Generate independent Gaussian covariates and linear response data.

Generate independent normally-distributed covariates (including potentially omitted variables) and linear response data with a specified error distribution.

Usage

linear_gaussian_dgp(
  n,
  p_obs = 0,
  p_unobs = 0,
  s_obs = p_obs,
  s_unobs = p_unobs,
  betas = NULL,
  betas_unobs = NULL,
  intercept = 0,
  err = NULL,
  data_split = FALSE,
  train_prop = 0.5,
  return_values = c("X", "y", "support"),
  ...
)

Arguments

n: Number of samples.
p_obs: Number of observed features.
p_unobs: Number of unobserved (omitted) features.
s_obs: Sparsity level of observed features. Coefficients corresponding to features after the s_obs position (i.e., positions i = s_obs + 1, ..., p_obs) are set to 0.
s_unobs: Sparsity level of unobserved (omitted) features. Coefficients corresponding to features after the s_unobs position (i.e., positions i = s_unobs + 1, ..., p_unobs) are set to 0.
betas: Coefficient vector for observed design matrix. If a scalar is provided, the coefficient vector is constant. If NULL (default), entries in the coefficient vector are drawn iid from N(0, betas_sd^2). Can also be a function that generates the coefficient vector; see generate_coef().
betas_unobs: Coefficient vector for unobserved design matrix. If a scalar is provided, the coefficient vector is constant. If NULL (default), entries in the coefficient vector are drawn iid from N(0, betas_unobs_sd^2). Can also be a function that generates the coefficient vector; see generate_coef().
intercept: Scalar intercept term.
err: Function from which to generate simulated error vector. Default is NULL which adds no error to the DGP.
data_split: Logical; if TRUE, splits data into training and test sets according to train_prop.
train_prop: Proportion of data in training set if data_split = TRUE.
return_values: Character vector indicating what objects to return in list. Elements in vector must be one of "X", "y", "support".
...: Additional arguments to pass to functions that generate X, U, y, betas, betas_unobs, and err. If the argument doesn't exist in one of the functions it is ignored. If two or more of the functions have an argument of the same name but with different values, then use one of the following prefixes in front of the argument name (passed via ...) to differentiate it: .X_, .U_, .y_, .betas_, .betas_unobs_, or .err_. For additional details, see generate_X_gaussian(), generate_y_linear(), generate_coef(), and generate_errors()

Value

A list of the named objects that were requested in return_values. See brief descriptions below.

X: A data.frame.
y: A response vector of length nrow(X).
support: A vector of feature indices indicating all features used in the true support of the DGP.

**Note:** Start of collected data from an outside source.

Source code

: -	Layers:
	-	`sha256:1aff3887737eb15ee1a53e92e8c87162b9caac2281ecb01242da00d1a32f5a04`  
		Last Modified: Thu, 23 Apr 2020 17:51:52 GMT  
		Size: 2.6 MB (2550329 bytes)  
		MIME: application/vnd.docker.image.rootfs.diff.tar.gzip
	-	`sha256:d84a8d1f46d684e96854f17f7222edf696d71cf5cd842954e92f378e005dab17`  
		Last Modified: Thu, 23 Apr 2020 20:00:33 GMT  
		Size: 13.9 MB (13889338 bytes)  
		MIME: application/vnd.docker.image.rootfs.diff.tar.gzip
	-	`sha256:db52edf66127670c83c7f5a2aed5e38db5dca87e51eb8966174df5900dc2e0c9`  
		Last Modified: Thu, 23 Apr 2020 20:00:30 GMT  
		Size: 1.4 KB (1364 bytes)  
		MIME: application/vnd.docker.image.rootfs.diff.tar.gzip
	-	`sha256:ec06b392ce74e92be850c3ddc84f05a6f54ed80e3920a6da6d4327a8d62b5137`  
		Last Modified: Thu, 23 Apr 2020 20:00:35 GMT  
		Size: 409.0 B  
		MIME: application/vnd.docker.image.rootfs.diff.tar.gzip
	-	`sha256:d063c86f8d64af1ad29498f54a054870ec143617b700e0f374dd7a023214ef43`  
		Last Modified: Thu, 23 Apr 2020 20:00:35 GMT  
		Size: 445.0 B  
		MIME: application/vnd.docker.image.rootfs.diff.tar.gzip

Note that if data_split = TRUE and "X", "y" are in return_values, then the returned list also contains slots for "Xtest" and "ytest".

Details

Data is generated via: $$y = intercept + betas \%\emph{\% X + betas_unobs \%}\% U + err(...),$$ where X, U are standard Gaussian random matrices and the true underlying support of this data is the first s_obs and s_unobs features in X and U respectively.

Examples

# generate data from: y = betas_1 * x_1 + betas_2 * x_2 + N(0, 0.5), where
# betas_1, betas_2 ~ N(0, 1) and X ~ N(0, I_10)
sim_data <- linear_gaussian_dgp(n = 100, p_obs = 10, s_obs = 2, betas_sd = 1,
                                err = rnorm, sd = .5)

# generate data from y = betas %*% X - u_1 + t(df = 1), where
# betas ~ N(0, .5), betas_unobs = [-1, 0], X ~ N(0, I_10), U ~ N(0, I_2)
sim_data <- linear_gaussian_dgp(n = 100, p_obs = 10, p_unobs = 2,
                                betas_sd = .5, betas_unobs = c(-1, 0),
                                err = rt, df = 1)